Avoiding Data Leakage

From the above example, we can see how data leakage can cause the model to perform unrealistically well in the available data. Such good model performance is almost certainly not going to happen in real applications. Thus, detecting and avoiding data leakage is crucial.

First of all, while a prediction accuracy of 100% often means leakage (especially column-wise leakage, as in two of our examples), we cannot rely on a 100% prediction accuracy to detect data leakage. In our example, “year_hired” and “tenure” together determined turnover, but in real-world datasets, there might be missing data issues or errors when inputting data, making prediction accuracy not perfectly 100%, even when data leakage is present.

There are two steps we can take to avoid column-wise leakage:

  • Carefully select predictors, avoid predictors that imply the outcome. Exploratory data analysis often helps. For example, if a variable is highly correlated (e.g., correlation is close to 1) with the outcome, then a more careful inspection of the nature of the variable is probably needed.
  • Acquire domain-specific knowledge about the problem. This is highly context-dependent and there is not a standard solution. In our example, the analyst should be sensitive of potential relationships in the data stored in different databases, and work closely with coworkers who are in charge of collecting and managing employee data. Also, the analyst should have relevant knowledge about organizational tenure to avoid issues such as “year_hired” + “tenure” => “turnover”.

To avoid row-wise leakage, a healthy model training pipeline is very beneficial. In our example, we should do train-test split first, and set the test data aside. After this, we preprocess training data, use training data to process the test data, and never use any information from the test data. A pipeline can get very complicated. Popular machine learning packages (e.g., “tidymodels” and “caret” in R, “scikit-learn” in Python) have tools to build up pipelines.

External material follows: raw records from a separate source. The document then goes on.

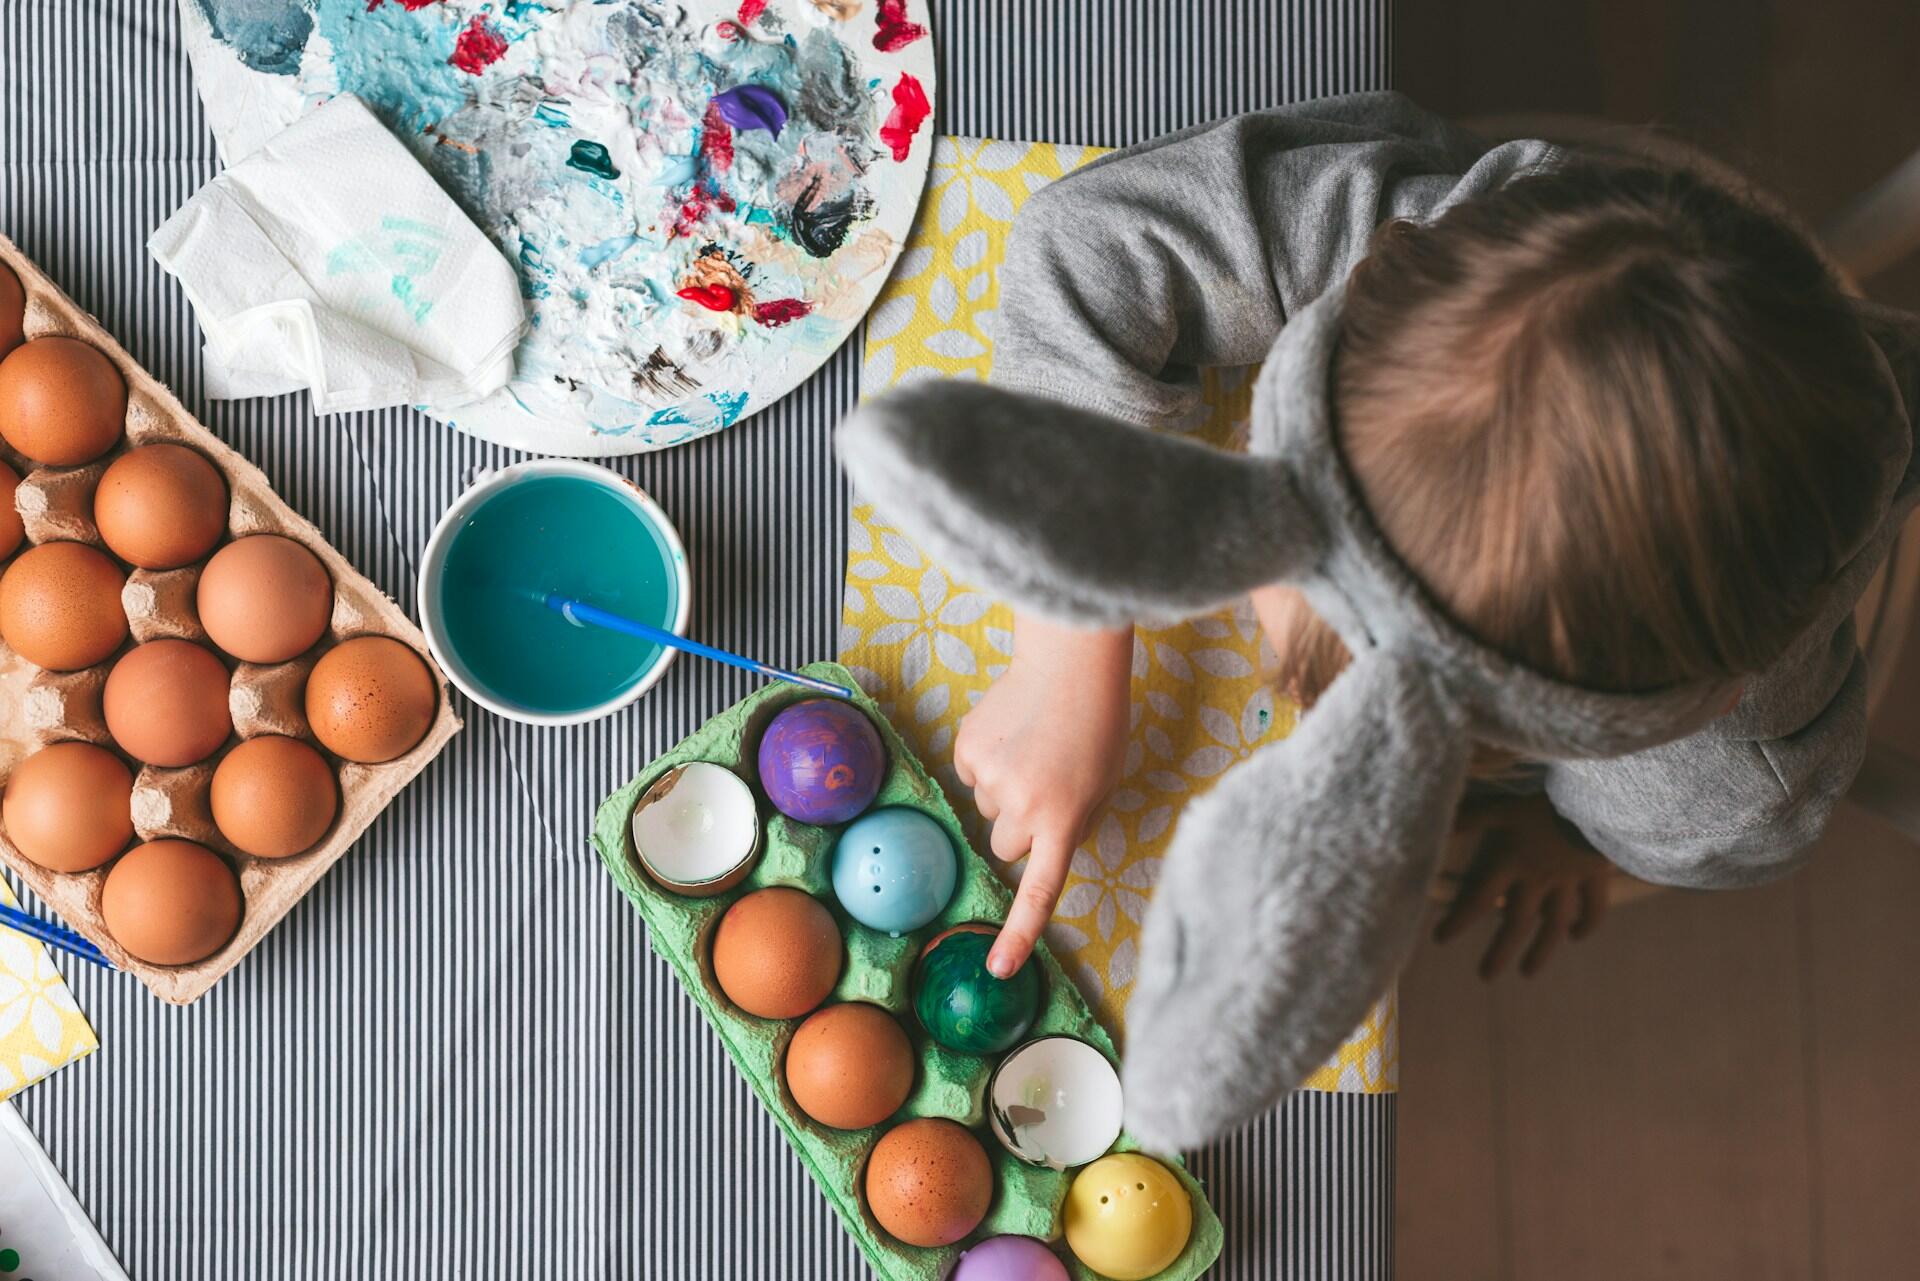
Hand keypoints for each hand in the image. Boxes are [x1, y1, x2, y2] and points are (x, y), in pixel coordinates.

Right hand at [955, 614, 1132, 977]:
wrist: (1070, 661)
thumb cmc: (1100, 722)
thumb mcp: (1106, 784)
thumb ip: (1076, 824)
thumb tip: (1040, 846)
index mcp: (1064, 821)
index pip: (1039, 891)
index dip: (1017, 933)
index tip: (998, 969)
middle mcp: (1023, 806)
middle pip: (1006, 847)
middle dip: (1020, 828)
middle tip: (1045, 788)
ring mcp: (990, 778)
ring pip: (986, 808)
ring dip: (1004, 791)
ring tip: (1033, 749)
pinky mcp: (967, 749)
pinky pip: (971, 773)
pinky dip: (987, 760)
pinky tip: (1012, 732)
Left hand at [1434, 793, 1611, 978]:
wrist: (1597, 802)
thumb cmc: (1544, 804)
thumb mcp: (1504, 808)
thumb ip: (1473, 819)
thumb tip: (1441, 823)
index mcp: (1511, 863)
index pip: (1478, 899)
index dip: (1458, 920)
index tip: (1440, 939)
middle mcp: (1537, 879)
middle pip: (1515, 923)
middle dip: (1499, 952)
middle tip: (1485, 977)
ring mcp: (1568, 882)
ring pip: (1553, 924)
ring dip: (1540, 951)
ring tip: (1527, 973)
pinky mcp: (1595, 876)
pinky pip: (1593, 907)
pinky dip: (1586, 924)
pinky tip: (1576, 937)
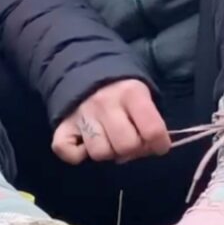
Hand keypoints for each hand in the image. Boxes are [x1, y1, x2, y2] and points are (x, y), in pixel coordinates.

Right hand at [52, 80, 170, 164]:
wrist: (87, 70)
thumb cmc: (122, 91)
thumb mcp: (143, 95)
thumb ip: (151, 121)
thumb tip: (153, 149)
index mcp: (130, 93)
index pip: (152, 130)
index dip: (160, 144)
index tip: (158, 144)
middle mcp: (105, 103)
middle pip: (126, 145)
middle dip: (133, 150)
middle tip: (131, 142)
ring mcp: (81, 114)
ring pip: (99, 152)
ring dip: (108, 152)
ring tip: (109, 141)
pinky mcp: (63, 125)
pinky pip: (67, 151)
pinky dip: (77, 154)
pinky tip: (86, 145)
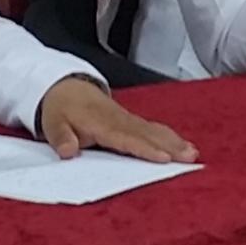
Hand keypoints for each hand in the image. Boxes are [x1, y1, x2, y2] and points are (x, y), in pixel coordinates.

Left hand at [36, 77, 195, 162]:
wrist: (66, 86)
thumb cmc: (61, 109)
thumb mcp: (52, 123)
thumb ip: (60, 137)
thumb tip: (68, 151)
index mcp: (99, 122)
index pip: (124, 138)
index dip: (144, 148)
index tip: (163, 158)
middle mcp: (118, 119)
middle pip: (146, 134)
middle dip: (169, 146)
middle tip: (189, 157)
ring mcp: (127, 118)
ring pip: (153, 130)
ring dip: (174, 141)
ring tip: (192, 153)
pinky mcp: (131, 120)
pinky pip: (152, 128)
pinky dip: (169, 136)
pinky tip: (184, 145)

Note. The data preprocessing procedure (i.e., train-test split first, then impute missing data in the training set only) was in fact not ideal and for demonstration purposes only. One should incorporate data preprocessing into the cross-validation process, and it can be treated as a part of the model parameter as well. For example, a model training pipeline can be established so that it searches the best missing data imputation strategy based on cross-validation.